Changes in pupil registration regulations

Regular readers will recall that I have several times written here that although there may be no specific new laws planned around home education, many of the recommendations of the Badman report could be introduced in small stages, simply by modifying existing laws. We have seen this happen in recent weeks when one of the suggestions made by Graham Badman was slipped in as an amendment to the Education (Pupil Registration) (England) Regulations 2006 - as amended by The Education (Pupil Registration) (England) (Amendment) Regulations 2010. This was the requirement that after parents deregister a child from school, the school should retain the child's name on their roll for twenty days. Personally, I think it a good idea, but that is neither here nor there. The fact is that when it was included as part of Schedule 1 of the Children, Schools and Families Bill 2009, a number of home educating parents objected to it. It has now been brought in anyway. The same will probably be happening with other recommendations from Badman. Michael Gove and Nick Gibb will simply slip them into changes in regulations and most people will not even notice until it has been done. What sort of changes could be made without drawing up a major new law? Well, almost anything really; some of them very wide ranging. Let me give an example.

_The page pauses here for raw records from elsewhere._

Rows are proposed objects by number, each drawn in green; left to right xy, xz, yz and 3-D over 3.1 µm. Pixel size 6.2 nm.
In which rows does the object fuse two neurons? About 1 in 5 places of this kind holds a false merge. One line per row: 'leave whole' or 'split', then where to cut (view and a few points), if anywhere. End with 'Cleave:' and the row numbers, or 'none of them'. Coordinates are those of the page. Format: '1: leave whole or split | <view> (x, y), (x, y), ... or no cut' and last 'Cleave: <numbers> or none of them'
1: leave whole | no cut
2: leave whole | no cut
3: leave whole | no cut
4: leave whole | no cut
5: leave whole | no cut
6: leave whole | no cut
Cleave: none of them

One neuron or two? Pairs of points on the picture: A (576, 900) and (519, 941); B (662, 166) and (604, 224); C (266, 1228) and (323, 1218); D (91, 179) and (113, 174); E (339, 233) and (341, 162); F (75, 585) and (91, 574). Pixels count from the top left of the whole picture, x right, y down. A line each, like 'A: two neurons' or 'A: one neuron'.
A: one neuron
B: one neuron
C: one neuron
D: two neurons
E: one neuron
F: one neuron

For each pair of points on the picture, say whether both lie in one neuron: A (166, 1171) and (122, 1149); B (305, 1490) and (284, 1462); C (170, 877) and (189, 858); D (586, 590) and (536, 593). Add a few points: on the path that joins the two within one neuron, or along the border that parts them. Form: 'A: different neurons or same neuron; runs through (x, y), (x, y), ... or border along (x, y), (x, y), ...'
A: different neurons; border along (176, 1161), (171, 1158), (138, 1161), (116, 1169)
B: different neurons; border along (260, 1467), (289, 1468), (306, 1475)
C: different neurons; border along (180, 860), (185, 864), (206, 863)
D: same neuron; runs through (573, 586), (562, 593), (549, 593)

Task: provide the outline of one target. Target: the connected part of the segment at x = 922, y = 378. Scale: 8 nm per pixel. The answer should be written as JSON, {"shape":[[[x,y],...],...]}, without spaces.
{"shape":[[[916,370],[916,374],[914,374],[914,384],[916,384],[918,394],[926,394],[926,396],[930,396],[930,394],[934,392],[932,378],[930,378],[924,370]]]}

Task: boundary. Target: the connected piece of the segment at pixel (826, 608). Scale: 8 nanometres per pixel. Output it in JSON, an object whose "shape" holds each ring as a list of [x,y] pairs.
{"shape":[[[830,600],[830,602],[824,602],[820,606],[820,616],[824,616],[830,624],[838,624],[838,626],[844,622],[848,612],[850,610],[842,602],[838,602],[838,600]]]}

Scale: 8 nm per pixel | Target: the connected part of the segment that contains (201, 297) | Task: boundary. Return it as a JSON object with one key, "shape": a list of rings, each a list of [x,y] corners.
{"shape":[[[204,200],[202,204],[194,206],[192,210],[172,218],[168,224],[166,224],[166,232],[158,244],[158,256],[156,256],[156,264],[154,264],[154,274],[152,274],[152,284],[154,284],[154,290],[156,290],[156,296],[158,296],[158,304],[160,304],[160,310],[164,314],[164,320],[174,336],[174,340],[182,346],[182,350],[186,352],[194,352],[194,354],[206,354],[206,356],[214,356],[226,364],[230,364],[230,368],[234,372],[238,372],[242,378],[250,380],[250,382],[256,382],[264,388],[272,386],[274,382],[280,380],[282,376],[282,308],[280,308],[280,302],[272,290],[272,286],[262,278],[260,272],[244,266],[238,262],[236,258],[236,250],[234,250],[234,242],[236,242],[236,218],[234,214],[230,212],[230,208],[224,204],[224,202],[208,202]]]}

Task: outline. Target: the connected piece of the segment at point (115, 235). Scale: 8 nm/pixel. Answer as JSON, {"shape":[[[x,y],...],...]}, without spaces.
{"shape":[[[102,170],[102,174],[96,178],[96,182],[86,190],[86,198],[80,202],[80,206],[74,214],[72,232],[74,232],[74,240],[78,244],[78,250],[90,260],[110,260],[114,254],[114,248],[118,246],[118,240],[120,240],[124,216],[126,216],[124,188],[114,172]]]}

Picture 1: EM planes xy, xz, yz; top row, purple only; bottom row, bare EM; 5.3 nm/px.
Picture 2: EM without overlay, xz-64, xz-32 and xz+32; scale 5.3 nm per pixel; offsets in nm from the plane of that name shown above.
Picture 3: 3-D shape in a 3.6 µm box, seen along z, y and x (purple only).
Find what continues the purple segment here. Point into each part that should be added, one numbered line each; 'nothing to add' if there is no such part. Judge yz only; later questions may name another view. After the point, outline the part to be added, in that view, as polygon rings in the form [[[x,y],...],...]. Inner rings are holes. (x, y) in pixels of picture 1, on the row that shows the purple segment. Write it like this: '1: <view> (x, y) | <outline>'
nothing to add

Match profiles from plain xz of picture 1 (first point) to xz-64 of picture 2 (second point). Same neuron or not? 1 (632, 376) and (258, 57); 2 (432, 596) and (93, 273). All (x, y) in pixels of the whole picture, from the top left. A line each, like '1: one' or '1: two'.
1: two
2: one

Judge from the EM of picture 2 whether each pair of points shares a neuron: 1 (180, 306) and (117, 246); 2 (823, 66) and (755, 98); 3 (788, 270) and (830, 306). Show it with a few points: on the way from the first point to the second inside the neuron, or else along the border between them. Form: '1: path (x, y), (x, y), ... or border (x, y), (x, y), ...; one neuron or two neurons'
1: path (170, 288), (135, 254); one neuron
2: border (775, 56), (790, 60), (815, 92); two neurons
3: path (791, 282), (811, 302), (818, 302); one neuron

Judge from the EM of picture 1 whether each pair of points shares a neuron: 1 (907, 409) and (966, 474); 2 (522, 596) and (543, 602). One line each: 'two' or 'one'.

I was at a special school in Hackney yesterday, with a mother who is very unhappy about the class that her child has now been placed in. She told the head that she regarded the new class as little better than baby-sitting and that unless her daughter is moved, she will simply remove her from the school and keep her at home. One might have though that like other parents wishing to home educate, she had a perfect right to do so and simply needed to write a letter to de-register her child from the school. She does not have the right to do this at all. Children at special schools cannot be de-registered without the consent of the local authority. The legal basis for this is to be found in Regulation 8(2) of those same Education(Pupil Registration) (England) Regulations 2006 which I mentioned above. And guess what? There is absolutely nothing to stop the government tacking another bit onto the The Education (Pupil Registration) (England) (Amendment) Regulations 2010, which extends this principle to all schools. I have heard it suggested that the requirement of Regulation 8(2) is discriminatory against disabled children and actually breaches the law because of this. Bringing other schools into line with this requirement would simply remove the discrimination against disabled pupils. In other words, it would be possible to compel the parents of all schoolchildren to seek permission of the local authority before they were allowed to take their kids out of school. From there, it would only be another small step to ensure that permission could be made contingent upon the parents signing an agreement that they would work closely with the local authority and accept regular visits. No signing of the agreement; no permission to de-register.



In case readers think that this is some fantasy which I have dreamed up, I suggest that they familiarise themselves with the process by which existing legislation can be amended in this way. They might be in for a shock. Michael Gove certainly does not want a big confrontation with home educators of the sort that Ed Balls had, but nor is he apparently intending to leave the situation as it is. Any future changes are likely to be small tweaks in the law and existing regulations. Most will, like the twenty day rule, be slipped past home educating parents until it is too late to do anything about it.